Macroeconomics is a vast field of study that deals with the aggregate behavior of the economy. The term, macroeconomics, is a composition of two words: makro, a Greek prefix, meaning large, and economics. Putting it all together, the term is used to refer to a special discipline of economics that architects the art of structure, behavior and decision making of the aggregate economy, rather than studying separate individual units. Here, the question of interest is how can one study the structure, behavior and decision making attitude regarding the completely magnanimous economy, involving many different sectors. However, the answer to this complex question appears to be a simple one. There are different macroeconomic indicators available that help in this decision making; GDP, unemployment rate, inflation, budget deficits and surplus, debt ratios, are a few to name.
For a specified year, all of the government’s spending is known as the national budget of any economy. When studying the aggregate health of any economy, budget deficit and surplus are the two most important indicators. Deficit is a term that is having deficiency, shortfall, shortage, etc, as its synonym. Literally, the term is used to refer the shortfall of money. Hence, the amount by which the expenditure increases the cost is deficit. Summing it up, the difference between cash inflows and cash outflows with a net result ending up with a negative sign is what is meant by deficit. Budget deficit, therefore, simply means an increase in the expenditure of government mounting over the revenues, documenting it in a different way, when government expanses are more than the government revenues. On the other hand, budget surplus in an economy takes place when the reverse holds that is, when the revenues are more than the expanses, a budget surplus is generated. Debt is a term that is closely related to budget surplus and deficit. Literature defines debt as an outstanding amount that is due. In this regard, national debt is the amount that the government of any economy has to pay to the creditors (Colander, 2010).

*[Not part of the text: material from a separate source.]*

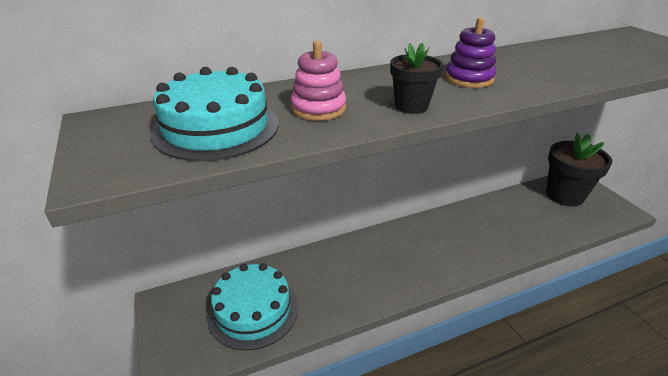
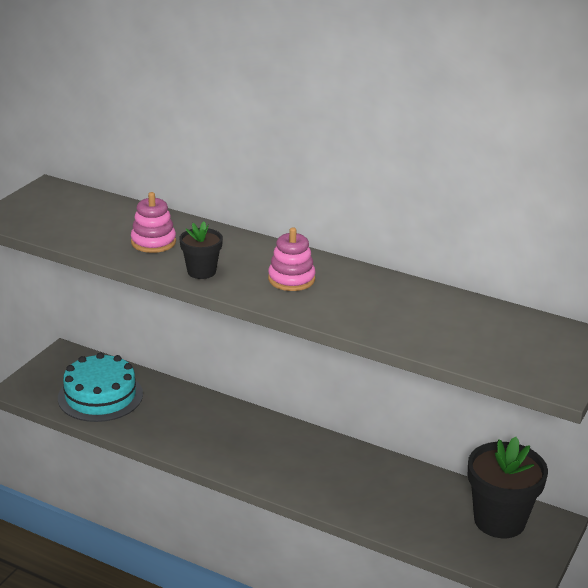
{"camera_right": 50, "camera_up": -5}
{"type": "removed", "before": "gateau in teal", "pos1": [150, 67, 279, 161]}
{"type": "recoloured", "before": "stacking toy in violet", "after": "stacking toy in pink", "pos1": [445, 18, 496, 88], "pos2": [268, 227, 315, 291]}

All of the three terms have a close association with each other in terms of their impact on the aggregate economy. In an attempt to analyze the impact of deficit and surplus on US macro economy, it is an interesting fact to register that the after affects of both the terms are not immediate. US government deficit or surplus will have an impact on the investment activities of the country. If the nation is going through a surplus, more amounts will be available for investment, thus, generating more income, in terms of revenue, for the nation at the end of the cycling period. However, a budget deficit for US government will result in a cut in investment activities. However, here, it is important to understand that this deficit sometimes do not at all affect the investment cycle of United States. United States counterbalance its budget deficit through net imports, supplementing US government with foreign money. Hence, the proceeds can be used to raise investment, which would otherwise be curtailed because of a deficit. It is noteworthy to mention that continuous episodes of budget deficits will result in outstanding amount, which is, better known as national debt for the US economy. The impact of this piling up debt will be dealt with printing of notes, by the US government. However, in an attempt to do so, the consequences will be in the form of the devaluation of money, in terms of other currencies. Ultimately, this deficit and debt cycle will end up with high inflation and high unemployment rate for the US economy (Colander, 2010).
References
Colander, D. C. (2010). Macroeconomics (8th ed.). Boston, MA: McGraw-Hill/Irwin.